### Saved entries
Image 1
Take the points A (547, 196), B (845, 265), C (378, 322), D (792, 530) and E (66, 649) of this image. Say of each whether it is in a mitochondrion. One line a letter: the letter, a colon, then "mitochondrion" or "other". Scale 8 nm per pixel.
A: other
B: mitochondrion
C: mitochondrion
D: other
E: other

### To do
Repeat the line containing "Take the points" and all subsequent lines through the final line of the data, exactly and with no others.

### Solution for this task
Take the points A (547, 196), B (845, 265), C (378, 322), D (792, 530) and E (66, 649) of this image. Say of each whether it is in a mitochondrion. One line a letter: the letter, a colon, then "mitochondrion" or "other". Scale 8 nm per pixel.
A: other
B: mitochondrion
C: mitochondrion
D: other
E: other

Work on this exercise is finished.